The ‘girl power’ sequence in that episode is reasonable since it was written and directed by women, but it falls victim to the same lack of meaning as the rest of the show. Having Asta explicitly tell Harry to shut up and say yes ma’am so he can do exactly that a few minutes later with Sahar would have had more of an impact if it hadn’t been a single isolated instance with no relevance beyond those two scenes. I am always happy to see anyone stand up for Liv, though.

Harry and Dan chatting over a meal at the diner might be one of my favourite scenes, thanks to the great Gary Farmer. Harry paying him for the food he cooked for everyone in ‘Alien Dinner Party’ made me giggle.

The show’s New York doesn’t appeal to me and Goliath is an escapee from a full-blown soap opera. Logan’s story develops at a slow pace until Lisa suddenly reappears only to be (brutally) removed from the show, with Logan himself being summarily ejected not long after. It’s unclear why Dr. Ethan doesn’t just prove to General Wright—Linda Hamilton of that voice, mostly wasted—that he’s not an alien by having her make a small incision somewhere safe instead of waiting for her to stick a fork in his hand. That said, D’Arcy looking for Ethan as David hides around the corner with a gun makes for a properly tense scene.

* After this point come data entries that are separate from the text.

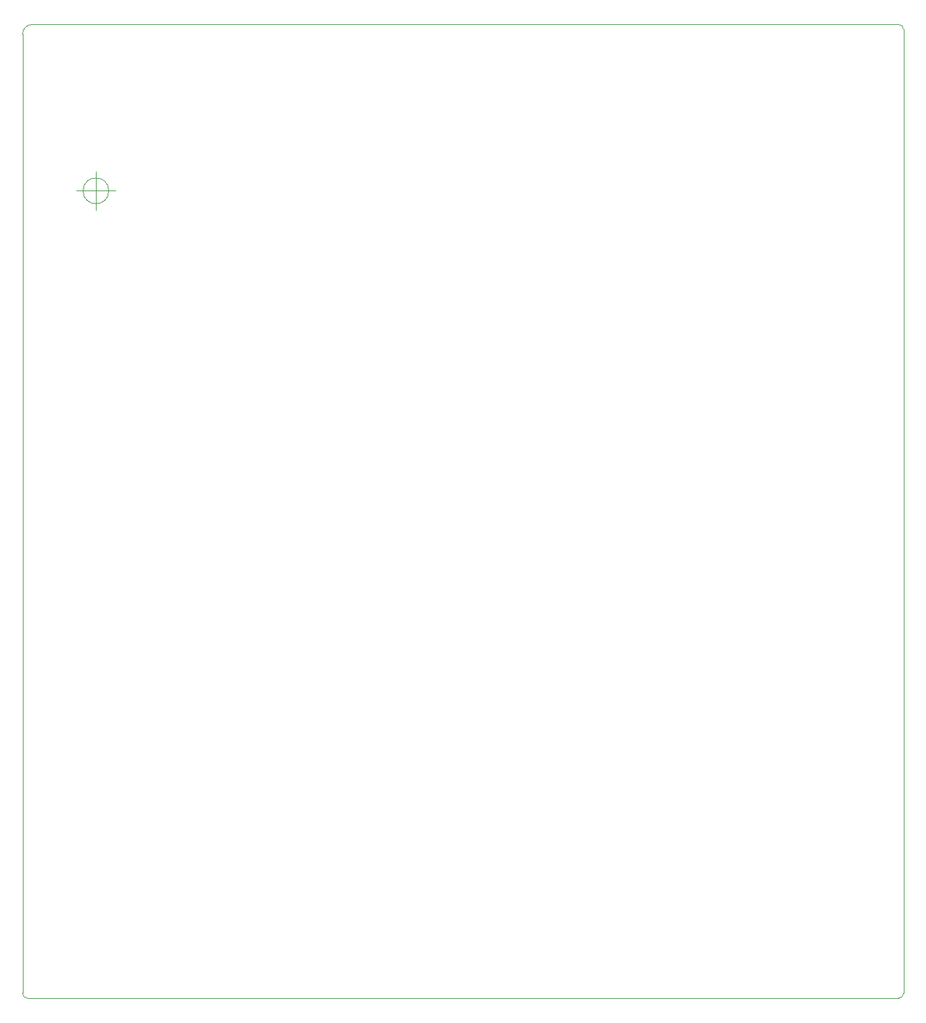
<source format=gm1>
%TF.GenerationSoftware,KiCad,Pcbnew,(5.1.12-1-10_14)*%
%TF.CreationDate,2021-11-18T22:14:17+08:00*%
%TF.ProjectId,Pragmatic,50726167-6d61-4746-9963-2e6b69636164,0.1*%
%TF.SameCoordinates,Original*%
%TF.FileFunction,Profile,NP*%
%FSLAX46Y46*%
G04 Gerber Fmt 4.6, Leading zero omitted, Abs format (unit mm)*
G04 Created by KiCad (PCBNEW (5.1.12-1-10_14)) date 2021-11-18 22:14:17*
%MOMM*%
%LPD*%
G01*
G04 APERTURE LIST*
%TA.AperFunction,Profile*%
%ADD10C,0.120000*%
%TD*%
G04 APERTURE END LIST*
D10*
X161290000Y-35560000D02*
G75*
G02*
X161925000Y-36195000I0J-635000D01*
G01*
X161925000Y-161290000D02*
G75*
G02*
X161290000Y-161925000I-635000J0D01*
G01*
X48260000Y-161925000D02*
X161290000Y-161925000D01*
X48260000Y-161925000D02*
G75*
G02*
X47625000Y-161290000I0J635000D01*
G01*
X161925000Y-36195000D02*
X161925000Y-161290000D01*
X47625000Y-36830000D02*
G75*
G02*
X48895000Y-35560000I1270000J0D01*
G01*
X58816666Y-57150000D02*
G75*
G03*
X58816666Y-57150000I-1666666J0D01*
G01*
X54650000Y-57150000D02*
X59650000Y-57150000D01*
X57150000Y-54650000D02*
X57150000Y-59650000D01*
X161290000Y-35560000D02*
X48895000Y-35560000D01*
X47625000Y-36830000D02*
X47625000Y-161290000D01*
X58816666Y-57150000D02*
G75*
G03*
X58816666Y-57150000I-1666666J0D01*
G01*
X54650000Y-57150000D02*
X59650000Y-57150000D01*
X57150000Y-54650000D02*
X57150000Y-59650000D01*
X58816666Y-57150000D02*
G75*
G03*
X58816666Y-57150000I-1666666J0D01*
G01*
X54650000Y-57150000D02*
X59650000Y-57150000D01*
X57150000Y-54650000D02*
X57150000Y-59650000D01*
X58816666Y-57150000D02*
G75*
G03*
X58816666Y-57150000I-1666666J0D01*
G01*
X54650000Y-57150000D02*
X59650000Y-57150000D01*
X57150000Y-54650000D02*
X57150000Y-59650000D01*
M02*

</source>
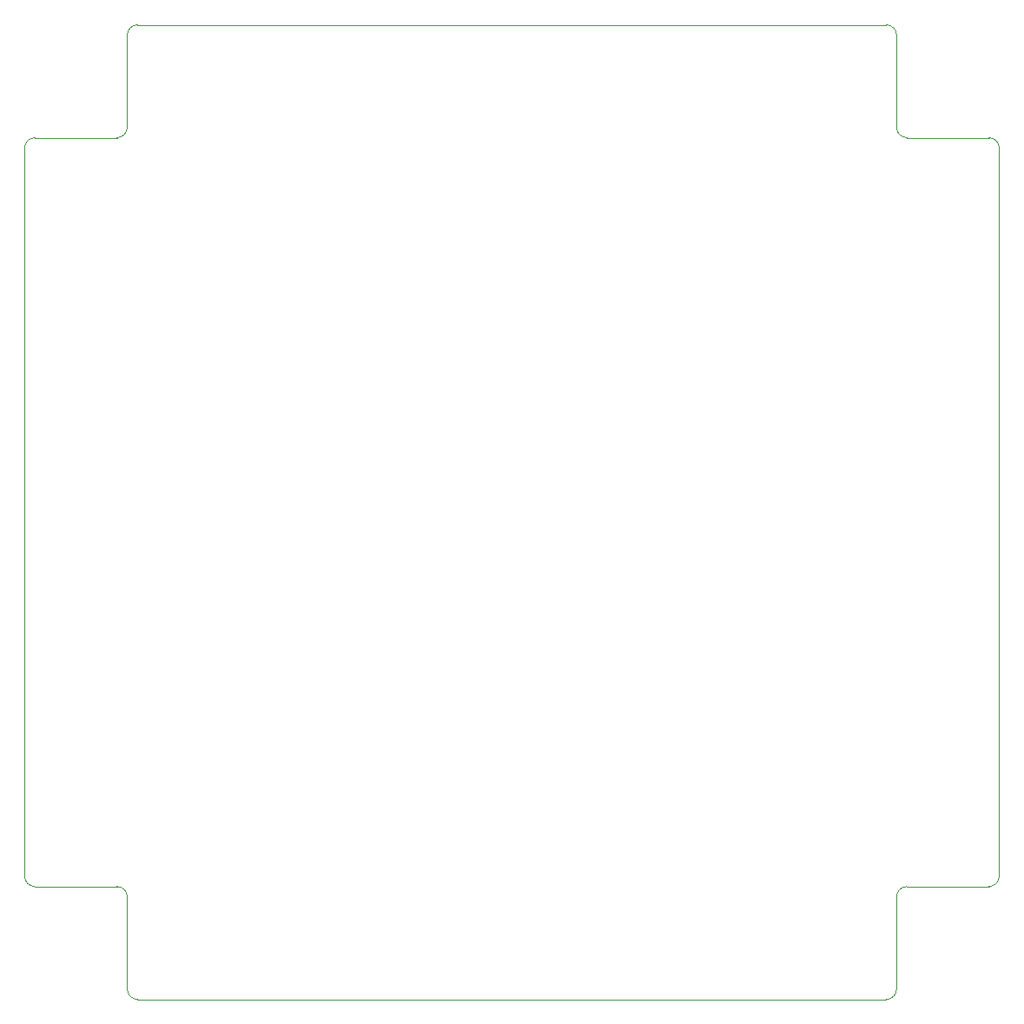
<source format=gm1>
%TF.GenerationSoftware,KiCad,Pcbnew,5.1.10*%
%TF.CreationDate,2021-11-15T18:45:38+01:00*%
%TF.ProjectId,main_pcb,6d61696e-5f70-4636-922e-6b696361645f,rev?*%
%TF.SameCoordinates,PX8f0d180PY5f5e100*%
%TF.FileFunction,Profile,NP*%
%FSLAX46Y46*%
G04 Gerber Fmt 4.6, Leading zero omitted, Abs format (unit mm)*
G04 Created by KiCad (PCBNEW 5.1.10) date 2021-11-15 18:45:38*
%MOMM*%
%LPD*%
G01*
G04 APERTURE LIST*
%TA.AperFunction,Profile*%
%ADD10C,0.050000*%
%TD*%
G04 APERTURE END LIST*
D10*
X37500000Y-46500000D02*
G75*
G02*
X36500000Y-47500000I-1000000J0D01*
G01*
X37500000Y-37500000D02*
G75*
G02*
X38500000Y-36500000I1000000J0D01*
G01*
X47500000Y-35500000D02*
G75*
G02*
X46500000Y-36500000I-1000000J0D01*
G01*
X-37500000Y37500000D02*
G75*
G02*
X-38500000Y36500000I-1000000J0D01*
G01*
X-47500000Y35500000D02*
G75*
G02*
X-46500000Y36500000I1000000J0D01*
G01*
X-37500000Y46500000D02*
G75*
G02*
X-36500000Y47500000I1000000J0D01*
G01*
X38500000Y36500000D02*
G75*
G02*
X37500000Y37500000I0J1000000D01*
G01*
X36500000Y47500000D02*
G75*
G02*
X37500000Y46500000I0J-1000000D01*
G01*
X46500000Y36500000D02*
G75*
G02*
X47500000Y35500000I0J-1000000D01*
G01*
X-46500000Y-36500000D02*
G75*
G02*
X-47500000Y-35500000I0J1000000D01*
G01*
X-36500000Y-47500000D02*
G75*
G02*
X-37500000Y-46500000I0J1000000D01*
G01*
X-38500000Y-36500000D02*
G75*
G02*
X-37500000Y-37500000I0J-1000000D01*
G01*
X-46500000Y36500000D02*
X-38500000Y36500000D01*
X-47500000Y-35500000D02*
X-47500000Y35500000D01*
X-38500000Y-36500000D02*
X-46500000Y-36500000D01*
X-37500000Y-46500000D02*
X-37500000Y-37500000D01*
X36500000Y-47500000D02*
X-36500000Y-47500000D01*
X37500000Y-37500000D02*
X37500000Y-46500000D01*
X46500000Y-36500000D02*
X38500000Y-36500000D01*
X47500000Y35500000D02*
X47500000Y-35500000D01*
X38500000Y36500000D02*
X46500000Y36500000D01*
X37500000Y46500000D02*
X37500000Y37500000D01*
X-36500000Y47500000D02*
X36500000Y47500000D01*
X-37500000Y37500000D02*
X-37500000Y46500000D01*
M02*

</source>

I deeply dislike the alien baby. It has no redeeming qualities. In contrast, #42 the octopus is hilarious (Run, you elegant bastard, run!) but Harry having to eat him after he dies is disgusting. I also can’t look at Nathan Fillion—so to speak—the same way any more, having learned what an egotist he is; I still can’t believe he worked to have Stana Katic fired from Castle because Beckett was more popular. I know Alan Tudyk has said some things he oughtn’t have too, but at least he took responsibility, to some extent. Why do both of these talented and lovable men have to be such asses?

One of the least appealing traits of the show is how we’re meant to be on Harry’s side because, in general, the things he wants also lead to good things happening for other people. Liza is a prime example: the real Harry might have been a bad father, but the alien who killed him is meant to appear sympathetic because he’s not as bad. It’s a lazy approach. The same goes for Harry uncharacteristically putting a good memory of Mike fishing with his father in his head. It doesn’t help that the alien abilities are too often a magical solution unless the plot requires them not to function.

This series has a terrible soundtrack. I’m constantly taken aback by the poor choice of songs and the unthinking way in which they’re used.